Direkte Effekte im Wahlkampf

Welchen direkten Einfluss hatten soziale Medien auf den Wahlausgang in den USA? Der Aufschrei anlässlich des Microtargetings der Trump- und Clinton-Kampagnen überrascht. Denn schon 2005 beschrieb der Kommunikationswissenschaftler Philip N. Howard datengetriebenes Campaigning in den USA, bei dem auf Befragungsdaten, demographische Daten, Kreditkartenkäufe, Internetaktivität sowie Voter Registration zurückgegriffen wird.

Besonders der letzte Punkt ist ein Unikum des US-Wahlsystems. Diese für die Kampagnenplaner öffentlich zugänglichen Daten zeigen an, ob eine Person bei der letzten Wahl ihre Stimme abgab und für welche Partei sie registriert ist. Einzig die Information, wen jemand gewählt hat, fehlt. Diese Datengrundlage ermöglicht Microtargeting und gezieltes Canvassing (persönliche Stimmenwerbung) in den USA. In Deutschland gibt es dagegen keine Voter Registration. Hinzu kommt, dass in der Schweiz und teilweise auch in Deutschland wegen des starken Föderalismus sowie des fehlenden Präsidialsystems mit Direktwahl-Kampagnen lokaler und mit weniger Ressourcen individuell geplant werden müssen.

Eine Studie aus dem Wahljahr 2015 in der Schweiz zeigte, dass die Präsenz in klassischen Massenmedien den größten Einfluss auf den Wahlerfolg eines Kandidaten hatte. Die Aktivität sowie die erhaltene Aufmerksamkeit auf Social Media erzielten hingegen keine substanzielle Auswirkung. So gingen die Kampagnenleiter in den letzten Tagen vor der Wahl lieber auf die Straße, um Wähler direkt im persönlichen Kontakt zu überzeugen, was wegen der geografischen Größe der Kantone möglich war. Ähnliches trifft auf Deutschland mit seinen kleinräumigen Wahlkreisen zu.
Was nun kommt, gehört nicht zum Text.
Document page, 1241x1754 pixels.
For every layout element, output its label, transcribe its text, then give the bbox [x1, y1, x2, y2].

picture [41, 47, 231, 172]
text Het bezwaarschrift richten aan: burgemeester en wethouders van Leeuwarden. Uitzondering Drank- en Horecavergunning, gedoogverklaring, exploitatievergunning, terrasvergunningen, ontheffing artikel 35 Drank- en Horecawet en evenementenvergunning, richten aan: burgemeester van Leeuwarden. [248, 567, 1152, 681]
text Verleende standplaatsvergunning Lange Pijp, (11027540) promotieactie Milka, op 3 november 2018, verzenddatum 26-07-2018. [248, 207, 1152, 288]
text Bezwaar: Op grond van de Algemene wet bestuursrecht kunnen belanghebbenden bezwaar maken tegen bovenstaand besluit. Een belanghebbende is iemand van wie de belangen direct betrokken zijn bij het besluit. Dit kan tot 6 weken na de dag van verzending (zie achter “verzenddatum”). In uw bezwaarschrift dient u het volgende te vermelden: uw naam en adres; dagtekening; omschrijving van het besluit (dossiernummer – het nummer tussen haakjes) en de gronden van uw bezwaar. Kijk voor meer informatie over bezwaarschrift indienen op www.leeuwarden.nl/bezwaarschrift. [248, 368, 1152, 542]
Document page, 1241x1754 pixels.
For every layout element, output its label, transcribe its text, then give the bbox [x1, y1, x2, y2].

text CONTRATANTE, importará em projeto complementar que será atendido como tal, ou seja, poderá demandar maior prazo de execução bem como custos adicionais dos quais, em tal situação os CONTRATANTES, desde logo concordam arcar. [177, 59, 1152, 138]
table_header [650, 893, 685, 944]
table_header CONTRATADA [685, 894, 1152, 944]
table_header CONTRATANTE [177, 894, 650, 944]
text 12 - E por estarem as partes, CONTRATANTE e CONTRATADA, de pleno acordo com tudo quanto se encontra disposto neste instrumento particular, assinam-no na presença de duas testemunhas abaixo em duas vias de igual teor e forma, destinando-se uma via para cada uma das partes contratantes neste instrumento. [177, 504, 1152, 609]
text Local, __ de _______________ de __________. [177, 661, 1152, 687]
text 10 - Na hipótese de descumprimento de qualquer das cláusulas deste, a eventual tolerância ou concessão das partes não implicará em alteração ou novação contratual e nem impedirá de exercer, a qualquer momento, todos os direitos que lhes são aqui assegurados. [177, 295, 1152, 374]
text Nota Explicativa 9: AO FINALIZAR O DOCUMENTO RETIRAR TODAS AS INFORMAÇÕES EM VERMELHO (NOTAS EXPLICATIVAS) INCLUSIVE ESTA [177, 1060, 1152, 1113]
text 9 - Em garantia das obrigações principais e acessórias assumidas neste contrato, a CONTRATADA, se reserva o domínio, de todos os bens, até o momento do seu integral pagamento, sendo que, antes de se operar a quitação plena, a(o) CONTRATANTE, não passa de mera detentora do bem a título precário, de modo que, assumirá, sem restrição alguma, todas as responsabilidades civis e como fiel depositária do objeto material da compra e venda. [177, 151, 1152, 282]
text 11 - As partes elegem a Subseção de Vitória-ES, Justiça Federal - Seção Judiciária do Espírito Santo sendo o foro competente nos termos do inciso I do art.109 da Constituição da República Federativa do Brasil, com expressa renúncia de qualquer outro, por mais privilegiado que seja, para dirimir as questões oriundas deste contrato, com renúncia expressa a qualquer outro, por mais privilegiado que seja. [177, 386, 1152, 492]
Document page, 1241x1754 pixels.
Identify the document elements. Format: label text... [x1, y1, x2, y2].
Auch in diesem Wahljahr sollte der Einfluss von Social Media nicht überschätzt werden. Das Fazit des Politikwissenschaftlers Andreas Jungherr anlässlich der letzten Bundestagswahlen hat auch heute noch Bestand: Im schlimmsten Fall findet nur eine Me-too-Adaption statt, bei der Kandidaten Social Media verwenden, weil ihre Gegner auch Social Media verwenden. Werden soziale Medien aber gezielt als Bestandteil einer allgemeinen Kampagnenstrategie verwendet, führt dies längerfristig zum Erfolg. Unterschätzt werden laut Jungherr andere digitale Werkzeuge wie zum Beispiel die E-Mail-Verteiler der Parteien.

Nicht nur Trump griff auf Datenanalysen zurück, sondern auch Hillary Clinton – die trotz datengetriebenen Campaignings und starkem Einsatz von Social Media die Wahl verlor. Neben digitalen Tools sollte daher nicht vergessen werden: Es braucht immer auch eine gute Geschichte, um eine Wahl zu gewinnen.